Reading text
********

Note About Train Values: Whenever I post this sort of article, I start getting questions from people who have inherited old sets and want to know what they're worth. The short answer is that I don't know, but I know what you can do to find out for yourself. Check out the article "How Do I Sell My Train Collection?" for some tips. I have also posted RSS feeds of American Flyer locomotives and train sets on eBay that may help you find out what sets like yours are going for. (That's what is scrolling on the right side of the page.) "Watch" the pieces and sets that look like yours and see what they actually sell for, not what people are asking. Some folks start out very low, but the sets wind up going for hundreds of dollars more than the first bid. Other folks post the set very high, and just keep relisting it because it never actually sells. When the sets actually change hands then you can start to establish a "price point."

Dad and Trains - Dad grew up around real trains. In fact his father drove Berkshires and other steamers for Nickel Plate for a time.

When my dad was a boy during the Great Depression, his family also had electric trains. For a time. They were big metal ones. A half-century later, Dad told me that they were probably standard gauge, but he wasn't sure, because once when times were rough, his dad gave them to an auto repair shop as collateral for a car repair, then never bothered to pay the bill. Getting anything of serious value in exchange for a used train set may sound strange nowadays, but in those days, a good train set cost as much as a refrigerator. And in the pre-television era, the family train set was a major investment in what later came to be called "quality time."

********

Collected data
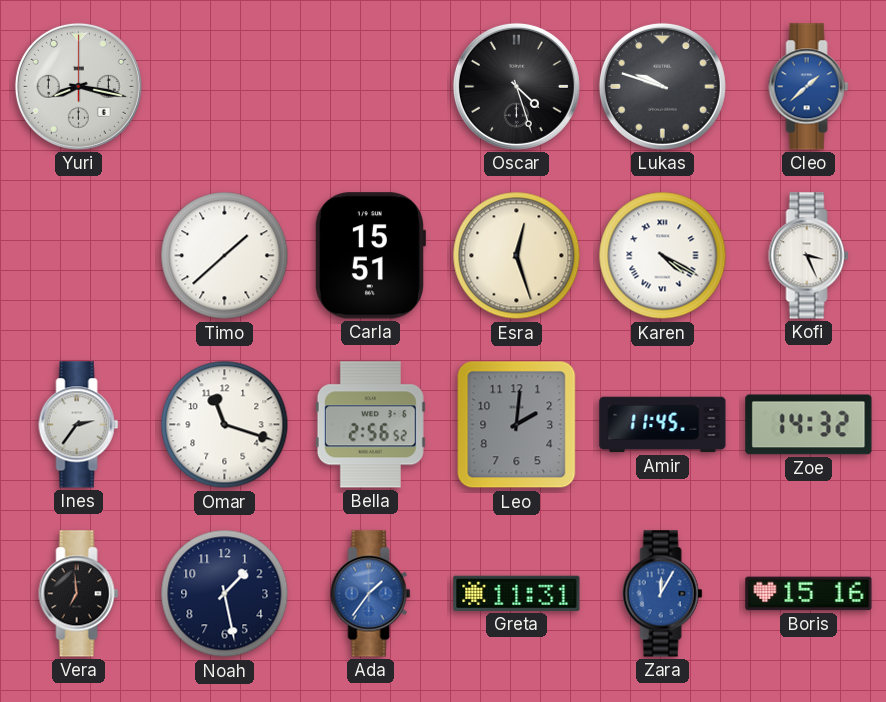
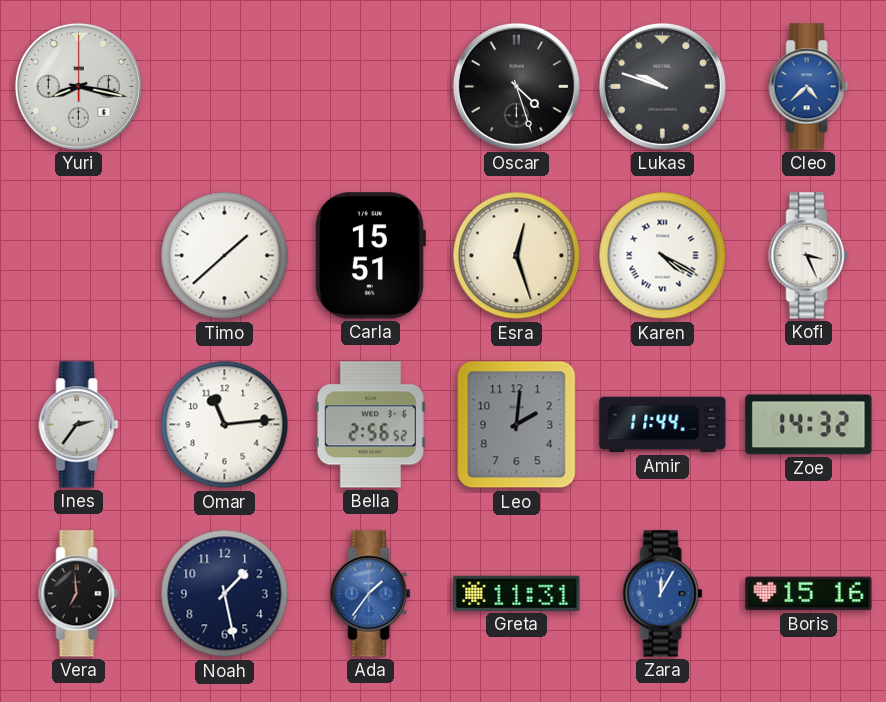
Cleo: 1:38 -> 4:38
Omar: 11:18 -> 11:14
Amir: 11:45 -> 11:44
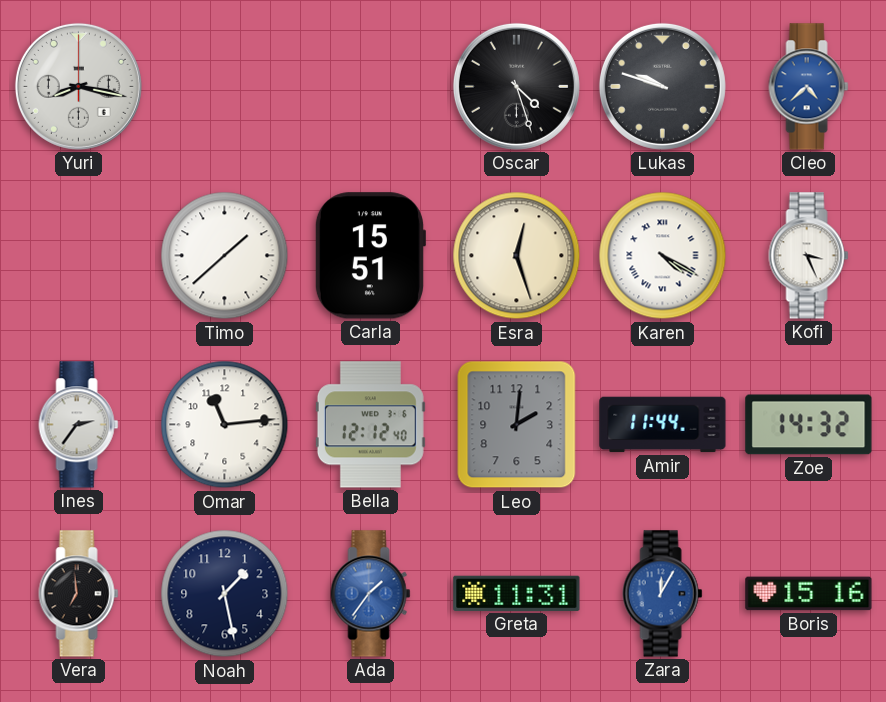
Bella: 2:56 -> 12:12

********

Exercises to complete
1. In the text about old train sets, which railroad did the writer's grandfather drive steam engines for?
2. Go on with the text about old train sets, starting after its last sentence.
The lines have nothing to do with the text about old train sets.

Responses in order
1. Nickel Plate.

2.
Dad Passes the Torch - When I was a boy, about 1957, Dad figured it was time for "my" first train set. Remember, a boy's first train set was even more a "rite of passage" in those days than a boy's first BB gun (A Christmas Story notwithstanding). They were sold in department stores and hardware stores, as well as in mail-order catalogues. HO was still in its infancy, really, and those trains were definitely too fragile to give to a five-year-old. But Dad was also put off by Lionel trains - not only did he dislike the third rail, but the proportions of Lionel's starter set trains all looked goofy to a person who had grown up around real trains. The short version is that in 1957 the only train sets remotely proportioned like real trains that could also survive handling by young people were made by American Flyer.

Our first train set included a Reading #303 Atlantic (4-4-2), two freight cars, and a bright red center-cupola caboose labeled "American Flyer." The train set came in a box with a transformer and an oval of tinplate track. There was also a little bottle of "smoke fluid" that we only used a time or two because Mom wasn't exactly delighted by the smell.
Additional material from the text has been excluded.